### Texto de lectura
Los amigos de lo desconocido son mis amigos. De la mano del azar (
seguro azar, lo llamó el poeta) llegué hasta santa Verónica, sobre la que tuvieron la amable ocurrencia de pedirme una entrada los sabios alemanes de la
Enciclopedia del Cuento. Se trata, en efecto, de una santa de cuento, igualmente desconocida del Evangelio (canónico) y la historiografía.
La hazaña por la que es más conocida (haber entregado a Cristo, de camino al Calvario, un paño para que el Redentor se limpiara el rostro) es una innovación bastante tardía (siglo XIII), que viene a mejorar una historia anterior. Por su ayuda al Redentor en este trance, Verónica se convierte en el negativo de Ahasvero o Asuero, el Judío Errante, condenado a vagar hasta el fin de los días por haberse negado a compartir con Cristo el peso de la Cruz.

### Entradas mostradas
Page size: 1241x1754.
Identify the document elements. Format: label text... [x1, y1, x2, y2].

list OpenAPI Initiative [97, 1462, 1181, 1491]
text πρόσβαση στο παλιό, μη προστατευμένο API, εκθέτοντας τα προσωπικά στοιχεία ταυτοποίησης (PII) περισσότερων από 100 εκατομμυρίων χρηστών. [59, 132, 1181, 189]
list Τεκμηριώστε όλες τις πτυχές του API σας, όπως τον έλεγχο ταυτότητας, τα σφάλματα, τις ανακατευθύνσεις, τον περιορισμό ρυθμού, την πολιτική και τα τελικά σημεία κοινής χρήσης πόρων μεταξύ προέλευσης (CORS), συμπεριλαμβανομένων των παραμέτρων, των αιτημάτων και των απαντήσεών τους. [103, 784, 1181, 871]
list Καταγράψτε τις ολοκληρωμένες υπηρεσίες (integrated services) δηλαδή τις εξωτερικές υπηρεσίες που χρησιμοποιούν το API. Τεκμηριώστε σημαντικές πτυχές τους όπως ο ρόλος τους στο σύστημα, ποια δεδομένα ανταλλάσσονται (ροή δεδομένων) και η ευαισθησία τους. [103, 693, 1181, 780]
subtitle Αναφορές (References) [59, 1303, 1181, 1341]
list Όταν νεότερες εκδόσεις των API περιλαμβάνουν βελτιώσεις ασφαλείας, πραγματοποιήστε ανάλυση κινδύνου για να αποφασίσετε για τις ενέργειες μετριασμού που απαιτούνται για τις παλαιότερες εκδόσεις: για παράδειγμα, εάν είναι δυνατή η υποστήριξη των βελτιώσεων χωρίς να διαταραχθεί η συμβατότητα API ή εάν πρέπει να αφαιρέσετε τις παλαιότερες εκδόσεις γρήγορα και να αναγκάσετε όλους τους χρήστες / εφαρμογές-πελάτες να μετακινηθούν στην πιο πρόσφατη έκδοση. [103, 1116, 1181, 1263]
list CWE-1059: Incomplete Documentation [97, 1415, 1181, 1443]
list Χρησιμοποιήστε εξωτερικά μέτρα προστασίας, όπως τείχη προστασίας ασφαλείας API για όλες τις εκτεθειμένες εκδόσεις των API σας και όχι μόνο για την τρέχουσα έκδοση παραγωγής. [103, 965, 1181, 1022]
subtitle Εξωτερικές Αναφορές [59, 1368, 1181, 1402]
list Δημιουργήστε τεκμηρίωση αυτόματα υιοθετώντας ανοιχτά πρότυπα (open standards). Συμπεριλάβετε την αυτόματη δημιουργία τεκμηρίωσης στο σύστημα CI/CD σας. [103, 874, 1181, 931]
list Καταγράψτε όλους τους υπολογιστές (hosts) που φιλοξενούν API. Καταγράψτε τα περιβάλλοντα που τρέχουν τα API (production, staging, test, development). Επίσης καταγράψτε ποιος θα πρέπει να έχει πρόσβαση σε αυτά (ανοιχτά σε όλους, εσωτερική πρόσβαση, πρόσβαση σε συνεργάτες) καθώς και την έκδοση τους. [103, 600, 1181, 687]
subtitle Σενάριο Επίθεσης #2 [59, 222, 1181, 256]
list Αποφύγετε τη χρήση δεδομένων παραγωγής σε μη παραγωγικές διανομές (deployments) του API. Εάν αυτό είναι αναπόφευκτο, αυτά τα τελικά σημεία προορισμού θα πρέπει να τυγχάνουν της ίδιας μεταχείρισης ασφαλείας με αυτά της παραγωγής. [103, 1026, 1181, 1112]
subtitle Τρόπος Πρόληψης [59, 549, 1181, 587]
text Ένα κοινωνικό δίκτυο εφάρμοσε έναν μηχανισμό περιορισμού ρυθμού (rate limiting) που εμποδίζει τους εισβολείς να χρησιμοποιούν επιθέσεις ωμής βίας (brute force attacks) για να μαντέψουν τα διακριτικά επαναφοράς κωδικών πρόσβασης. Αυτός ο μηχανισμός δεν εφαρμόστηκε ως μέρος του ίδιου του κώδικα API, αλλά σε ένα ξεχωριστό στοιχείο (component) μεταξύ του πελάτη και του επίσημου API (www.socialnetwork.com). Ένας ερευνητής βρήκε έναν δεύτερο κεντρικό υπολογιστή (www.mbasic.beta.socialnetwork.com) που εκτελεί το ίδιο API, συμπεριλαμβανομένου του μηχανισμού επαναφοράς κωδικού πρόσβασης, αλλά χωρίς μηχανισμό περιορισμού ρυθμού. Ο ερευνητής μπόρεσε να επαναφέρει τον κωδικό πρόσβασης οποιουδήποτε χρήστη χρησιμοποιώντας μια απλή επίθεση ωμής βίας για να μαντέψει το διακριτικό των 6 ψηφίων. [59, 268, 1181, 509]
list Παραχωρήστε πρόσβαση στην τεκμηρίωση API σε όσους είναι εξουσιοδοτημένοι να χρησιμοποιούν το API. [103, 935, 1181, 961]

### Conjunto de tareas
[A] Copia sin alteraciones las entradas, todo lo comprendido desde su comienzo hasta la línea que contiene "Identify the document", con ambos extremos incluidos.
[B] Prosigue el texto sobre santa Verónica a partir de su última oración.
Las entradas no guardan relación alguna con el texto sobre santa Verónica.

### Respuestas
[A]
Page size: 1241x1754.
Identify the document elements. Format: label text... [x1, y1, x2, y2].

[B]
La historia, tal como venía contándose desde el 500 d.C. (menos, más), era bastante distinta: una matrona de Jerusalén (aunque nacida quizá en Paneas), llamada Verónica, se convirtió en discípula de Cristo después de que éste le curara con un toque la hemorragia que venía sufriendo desde hace doce años. (El personaje, pues, se identifica con la Hemorroísa, personaje que sí aparece en los evangelios sinópticos: Mt. 9.20; Mc 5.25; Lc. 8.43). A partir de ese momento, quisiera estar con Él a todas horas, y sufre indeciblemente cuando lo ve partir a sus divinas labores. Por ello, decide encargar a un pintor (que a veces es el evangelista Lucas) un retrato de su Amado, que le sirva de consuelo en las tardes largas. Sin embargo, el pintor no puede cumplir el encargo (aunque, según algún narrador, lo intente sin éxito hasta tres veces). En la versión que parece más antigua, cuando Verónica se dirige a casa del pintor, Jesús se hace el encontradizo y le pide que le deje ver el lienzo. Llevándoselo al rostro, deja dibujadas en él sus facciones.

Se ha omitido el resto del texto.